Preheat the oven to 350° and position a rack in the lower third. Butter and flour a 9-inch tube or bundt pan.
In a large bowl, whisk the cake flour with the baking soda and salt. In another large bowl, using an electric mixer, beat the butter until creamy. Add the sugar and beat at medium speed until light and fluffy. Add the eggs, 1 at a time, beating well between additions.
In a small bowl, whisk the yogurt with the vanilla and citrus zests and juices. At low speed, beat the dry ingredients into the batter in 3 batches, alternating with the yogurt mixture. Scrape the batter into the prepared pan and bake for 1 1/2 hours, or until the cake is golden and a toothpick inserted in the center comes out clean. Let cool in the pan for 5 minutes, then turn it out onto a wire rack.
Turn the hot cake right side up and prick it all over with a fork. Brush with the Citrus Glaze. Scatter 2 tablespoons of the on top of the cake and let cool completely. Slice the cake and serve the remaining Candied Zest alongside.
The cake can be stored at room temperature for up to 3 days.

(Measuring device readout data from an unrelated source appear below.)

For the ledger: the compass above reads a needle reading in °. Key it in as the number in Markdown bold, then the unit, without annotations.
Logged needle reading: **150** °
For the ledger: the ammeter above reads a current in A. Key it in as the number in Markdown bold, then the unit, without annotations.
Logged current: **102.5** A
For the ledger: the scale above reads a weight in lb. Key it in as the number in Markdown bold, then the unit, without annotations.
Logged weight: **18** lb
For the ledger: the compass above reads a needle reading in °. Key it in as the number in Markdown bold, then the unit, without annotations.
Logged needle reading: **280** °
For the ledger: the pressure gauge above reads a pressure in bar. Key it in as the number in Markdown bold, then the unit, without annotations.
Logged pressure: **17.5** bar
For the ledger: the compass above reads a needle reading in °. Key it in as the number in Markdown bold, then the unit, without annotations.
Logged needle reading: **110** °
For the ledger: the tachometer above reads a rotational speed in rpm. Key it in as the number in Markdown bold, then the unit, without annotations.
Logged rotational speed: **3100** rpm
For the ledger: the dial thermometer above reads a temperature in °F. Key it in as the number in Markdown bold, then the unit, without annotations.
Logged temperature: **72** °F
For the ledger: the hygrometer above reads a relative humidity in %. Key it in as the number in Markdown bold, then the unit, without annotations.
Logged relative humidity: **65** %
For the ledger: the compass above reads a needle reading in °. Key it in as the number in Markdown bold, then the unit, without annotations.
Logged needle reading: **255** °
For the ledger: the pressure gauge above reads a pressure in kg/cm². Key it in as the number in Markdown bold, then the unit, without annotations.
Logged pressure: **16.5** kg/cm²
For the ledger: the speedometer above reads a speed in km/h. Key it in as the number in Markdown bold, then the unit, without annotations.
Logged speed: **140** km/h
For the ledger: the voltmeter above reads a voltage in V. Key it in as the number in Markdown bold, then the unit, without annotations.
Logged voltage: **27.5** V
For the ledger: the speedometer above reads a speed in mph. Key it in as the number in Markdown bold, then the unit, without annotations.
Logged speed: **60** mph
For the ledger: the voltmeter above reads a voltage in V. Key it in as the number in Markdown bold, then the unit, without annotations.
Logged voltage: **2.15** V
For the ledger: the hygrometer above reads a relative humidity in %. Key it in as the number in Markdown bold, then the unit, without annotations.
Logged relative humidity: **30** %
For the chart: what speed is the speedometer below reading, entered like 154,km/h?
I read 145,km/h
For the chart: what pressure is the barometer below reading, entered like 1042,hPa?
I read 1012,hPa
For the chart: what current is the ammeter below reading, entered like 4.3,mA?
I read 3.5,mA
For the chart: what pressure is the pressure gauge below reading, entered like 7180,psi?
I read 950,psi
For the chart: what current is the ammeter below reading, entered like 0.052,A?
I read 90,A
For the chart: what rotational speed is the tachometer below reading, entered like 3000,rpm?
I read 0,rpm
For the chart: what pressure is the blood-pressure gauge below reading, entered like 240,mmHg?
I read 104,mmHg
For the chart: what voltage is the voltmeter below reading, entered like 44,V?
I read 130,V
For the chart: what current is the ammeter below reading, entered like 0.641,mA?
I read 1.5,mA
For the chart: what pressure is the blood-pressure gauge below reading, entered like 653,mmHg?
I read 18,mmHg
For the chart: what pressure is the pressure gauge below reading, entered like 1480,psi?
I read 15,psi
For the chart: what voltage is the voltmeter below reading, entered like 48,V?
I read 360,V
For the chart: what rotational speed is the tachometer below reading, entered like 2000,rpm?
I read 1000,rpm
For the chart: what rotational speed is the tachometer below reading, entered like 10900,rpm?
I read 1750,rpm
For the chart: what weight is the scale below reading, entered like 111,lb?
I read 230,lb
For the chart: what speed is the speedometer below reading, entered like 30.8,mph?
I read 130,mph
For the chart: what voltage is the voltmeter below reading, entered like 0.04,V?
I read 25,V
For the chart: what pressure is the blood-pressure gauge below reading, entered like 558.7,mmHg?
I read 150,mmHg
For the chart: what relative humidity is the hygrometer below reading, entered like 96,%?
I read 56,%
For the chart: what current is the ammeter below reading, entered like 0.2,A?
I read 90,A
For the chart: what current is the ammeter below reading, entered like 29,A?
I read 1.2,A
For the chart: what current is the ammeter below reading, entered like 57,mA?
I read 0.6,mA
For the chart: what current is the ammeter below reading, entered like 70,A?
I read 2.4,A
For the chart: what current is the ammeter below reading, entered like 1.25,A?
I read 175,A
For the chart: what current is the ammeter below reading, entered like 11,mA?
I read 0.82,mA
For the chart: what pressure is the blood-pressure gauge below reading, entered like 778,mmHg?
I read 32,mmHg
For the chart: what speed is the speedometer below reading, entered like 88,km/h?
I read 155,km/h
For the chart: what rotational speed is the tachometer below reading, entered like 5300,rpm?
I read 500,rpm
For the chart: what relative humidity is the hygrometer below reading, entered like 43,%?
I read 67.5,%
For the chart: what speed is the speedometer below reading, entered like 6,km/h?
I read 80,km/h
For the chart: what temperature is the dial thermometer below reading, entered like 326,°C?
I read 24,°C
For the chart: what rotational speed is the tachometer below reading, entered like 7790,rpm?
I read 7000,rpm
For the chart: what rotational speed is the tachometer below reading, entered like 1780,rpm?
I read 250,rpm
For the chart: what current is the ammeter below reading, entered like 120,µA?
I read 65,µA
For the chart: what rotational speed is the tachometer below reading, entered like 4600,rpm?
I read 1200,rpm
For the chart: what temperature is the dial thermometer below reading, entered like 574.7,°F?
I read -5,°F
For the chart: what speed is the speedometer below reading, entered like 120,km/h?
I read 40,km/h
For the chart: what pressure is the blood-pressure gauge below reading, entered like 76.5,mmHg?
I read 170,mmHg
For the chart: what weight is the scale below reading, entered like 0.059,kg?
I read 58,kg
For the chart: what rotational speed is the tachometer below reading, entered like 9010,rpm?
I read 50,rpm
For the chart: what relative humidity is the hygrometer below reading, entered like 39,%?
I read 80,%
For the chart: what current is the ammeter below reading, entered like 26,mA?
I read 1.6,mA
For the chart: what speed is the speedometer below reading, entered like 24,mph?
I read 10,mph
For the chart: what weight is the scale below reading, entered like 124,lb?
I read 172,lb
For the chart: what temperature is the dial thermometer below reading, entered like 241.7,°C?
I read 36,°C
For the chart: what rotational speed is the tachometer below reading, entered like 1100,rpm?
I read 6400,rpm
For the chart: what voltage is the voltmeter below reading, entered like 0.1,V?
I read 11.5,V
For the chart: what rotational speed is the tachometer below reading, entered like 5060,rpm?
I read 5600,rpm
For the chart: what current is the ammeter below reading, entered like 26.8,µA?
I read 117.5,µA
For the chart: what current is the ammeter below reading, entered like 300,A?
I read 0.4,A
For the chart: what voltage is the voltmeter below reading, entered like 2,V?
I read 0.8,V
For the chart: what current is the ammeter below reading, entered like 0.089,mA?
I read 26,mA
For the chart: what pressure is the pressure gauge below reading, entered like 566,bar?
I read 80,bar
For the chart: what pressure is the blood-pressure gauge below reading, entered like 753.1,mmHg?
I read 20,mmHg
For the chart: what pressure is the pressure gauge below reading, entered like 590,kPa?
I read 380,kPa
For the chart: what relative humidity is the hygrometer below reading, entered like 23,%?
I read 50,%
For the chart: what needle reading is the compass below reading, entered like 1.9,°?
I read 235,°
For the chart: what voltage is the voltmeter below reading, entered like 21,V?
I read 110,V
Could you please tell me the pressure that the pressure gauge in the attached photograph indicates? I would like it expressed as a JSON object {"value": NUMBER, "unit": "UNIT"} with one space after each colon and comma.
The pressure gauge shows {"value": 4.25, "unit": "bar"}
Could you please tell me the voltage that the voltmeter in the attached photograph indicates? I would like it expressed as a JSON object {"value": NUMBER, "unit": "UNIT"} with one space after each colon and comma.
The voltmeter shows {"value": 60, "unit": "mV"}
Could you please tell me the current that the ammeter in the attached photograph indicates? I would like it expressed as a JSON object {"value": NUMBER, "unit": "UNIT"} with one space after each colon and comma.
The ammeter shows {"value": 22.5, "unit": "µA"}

Bundt cakes can be tricky to unmold. Be sure to thoroughly butter and flour the pan in Step 1. After the baked cake has cooled, gently run a knife blade or offset spatula around the edge of the pan if the cake needs loosening. To unmold, set a cooling rack on top of the cake pan and gently flip the two over. Slowly lift the cake pan off the cake about 1/4 inch, jiggling it a bit if necessary. If you have a particularly stubborn cake, rap the bottom of the pan with a measuring cup or an offset spatula.